# How do you claim your truck?



## cumminswithplow (Jan 30, 2004)

Whats the best way to deduct your truck on your taxes. If you take mileage the you aren't being fair to yourself when you push snow. Depreciate it out over time. And take actual expense? Any ideas would help.


----------



## salopez (Apr 11, 2004)

depends on how your bus. is set up and how much taxes you are paying. plus helps if your truck is titled over 6k lbs. you can right the whole thing off in one year now, but you need the sales to benifit for this. i am going to write mine off over 3-4 years, same with plow and salter as capital expenses. that way i can benifit for longer with lower annual sales.


----------



## plowman350 (Jul 19, 2004)

*mileage vs. actual expenses*

There are 2 methods of calculating deductions for truck usage.

Method 1: usage: Total vehicle expenses for the entire year (car wash, oil change, repairs, gas, etc). Take this total and multiply it by the % of miles which were actually used for business.

Method 2: Mileage: Take your actual miles which were used for business purposes and multiply it by 36.5 cents. There's your deduction.

Under IRS rules you may also depreciate your vehicle over a period of up to 7 years. You cannot depreciate it if you are using method 2 because that per-mile number includes depreciation, method 1 does not.

Finally, in the year you purchase the vehicle, you may deduct a large portion (even up to 100%) depending on your particular vehicle, purchase date, actual use (only 50% if it is also a personal vehicle), and other factors which your CPA will know. I talked to my CPA Monday about my new truck, he informed me that the rules changed for people who bought their truck after October of 2004. If you bought it before then, your deduction will be larger. If after October, you still get a nice deduction, but not AS nice.
Hope this helps.


----------



## ratlover (May 5, 2003)

a accelerated depreciation over 5 years. wrote the plow off 100% for the first year. I'm only writing off a percent of my truck based on what I use if for for personal and what I use it for for buisness.


----------



## Mick (May 19, 2001)

It will also depend on your State laws. For instance, in Maine, I can only use the depreciation method. If you use two trucks for business, it's considered a "fleet" and you can not deduct mileage. You must keep track of mileage and fuel receipts, though, to show percentage of mileage attributed to business.

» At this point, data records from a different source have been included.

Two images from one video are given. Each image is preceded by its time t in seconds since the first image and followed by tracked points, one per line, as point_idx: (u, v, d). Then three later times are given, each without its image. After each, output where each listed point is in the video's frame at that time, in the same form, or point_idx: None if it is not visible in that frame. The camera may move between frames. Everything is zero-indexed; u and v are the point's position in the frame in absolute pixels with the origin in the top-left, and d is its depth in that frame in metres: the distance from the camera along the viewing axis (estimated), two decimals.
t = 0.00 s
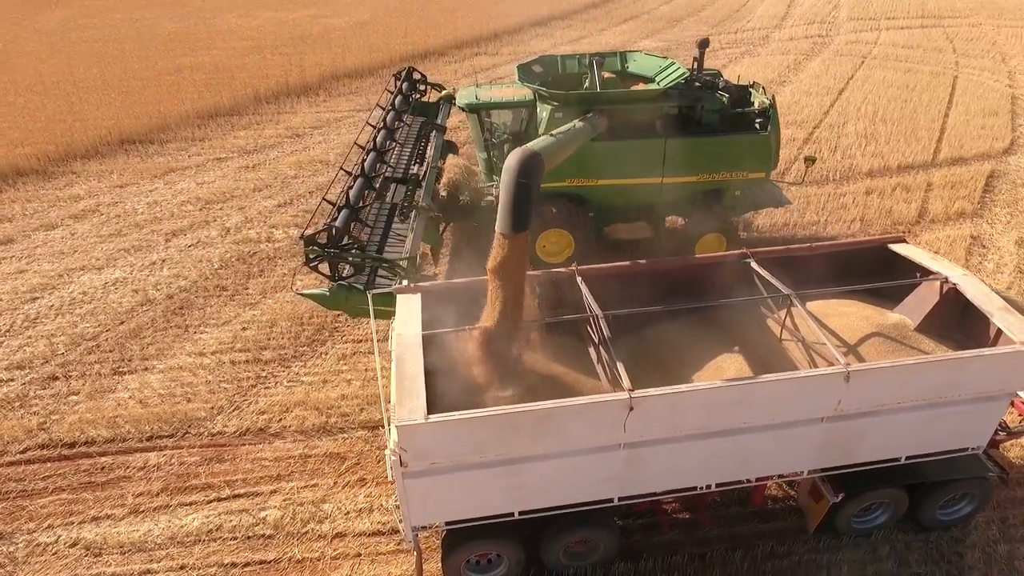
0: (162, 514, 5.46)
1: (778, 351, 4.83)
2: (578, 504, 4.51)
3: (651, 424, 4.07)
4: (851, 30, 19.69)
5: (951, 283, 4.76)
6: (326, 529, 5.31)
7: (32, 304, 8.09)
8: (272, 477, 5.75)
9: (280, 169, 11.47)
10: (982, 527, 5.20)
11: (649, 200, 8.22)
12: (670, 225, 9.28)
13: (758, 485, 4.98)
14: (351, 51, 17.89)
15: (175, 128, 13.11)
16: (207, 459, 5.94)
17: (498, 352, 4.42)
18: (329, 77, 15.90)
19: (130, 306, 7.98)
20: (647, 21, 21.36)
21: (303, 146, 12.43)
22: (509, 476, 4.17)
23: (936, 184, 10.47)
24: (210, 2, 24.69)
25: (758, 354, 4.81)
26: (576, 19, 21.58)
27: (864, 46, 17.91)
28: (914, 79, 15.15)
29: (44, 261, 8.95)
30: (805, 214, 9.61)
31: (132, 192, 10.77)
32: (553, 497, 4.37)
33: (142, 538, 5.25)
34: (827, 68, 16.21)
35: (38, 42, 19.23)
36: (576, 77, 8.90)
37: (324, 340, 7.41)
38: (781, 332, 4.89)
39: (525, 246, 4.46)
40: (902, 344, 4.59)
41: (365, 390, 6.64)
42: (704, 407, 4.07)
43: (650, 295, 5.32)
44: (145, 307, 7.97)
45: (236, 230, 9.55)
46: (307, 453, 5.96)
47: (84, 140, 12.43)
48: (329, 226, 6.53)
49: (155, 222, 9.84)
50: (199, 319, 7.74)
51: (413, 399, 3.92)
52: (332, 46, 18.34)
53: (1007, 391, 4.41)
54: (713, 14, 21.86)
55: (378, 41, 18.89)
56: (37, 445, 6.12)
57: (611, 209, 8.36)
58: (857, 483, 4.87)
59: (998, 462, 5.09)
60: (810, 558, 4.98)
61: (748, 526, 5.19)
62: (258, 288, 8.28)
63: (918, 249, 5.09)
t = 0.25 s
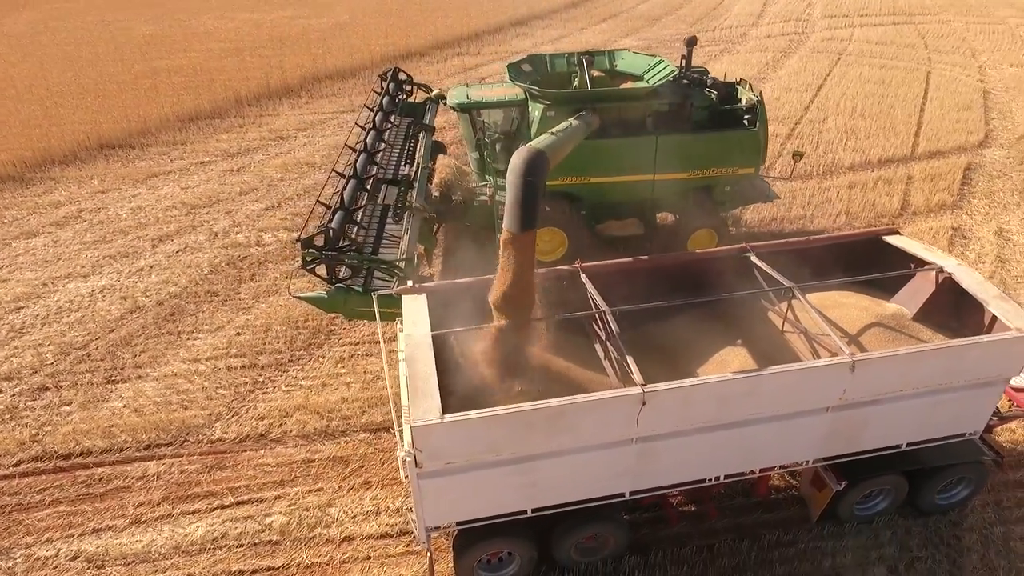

Always use a professional tax preparer. They can save you money, besides keeping you out of trouble with the IRS.


----------



## Mower For Less (Nov 2, 2004)

Go with the actual expenses method. Standard Mileage deductions may seem easier, but you will end up cheating yourself. Unless you have a very fuel efficient and small car, which is cheap to insure, and cheap to maintain, and you drive over 40,000-50,000 miles per year. If you cant meet ALL of those criteria, (Which Im pretty sure your plow truck wont  ) Then deduct actual expenses.

Kevin


----------



## dlcs (Sep 2, 2004)

Talk to your accountant. If you don't have one get one.


----------



## cumminswithplow (Jan 30, 2004)

I meet with the accountant in the morning. Thanks for the ideas.


----------



## 1BadHawk (Nov 14, 2004)

Just out of curiosity, if your truck contains advertisement, cant it be considered "in business use" at all times wether or not your actually plowing or using it for official business.


----------



## cumminswithplow (Jan 30, 2004)

My truck doesnt contain advertising. But, if what you say is correct, then it wil contain it soon. Does anyone know the answer to this?


----------



## plowman777 (Dec 15, 2002)

just having a sign does not make it business use., this is common sense.


----------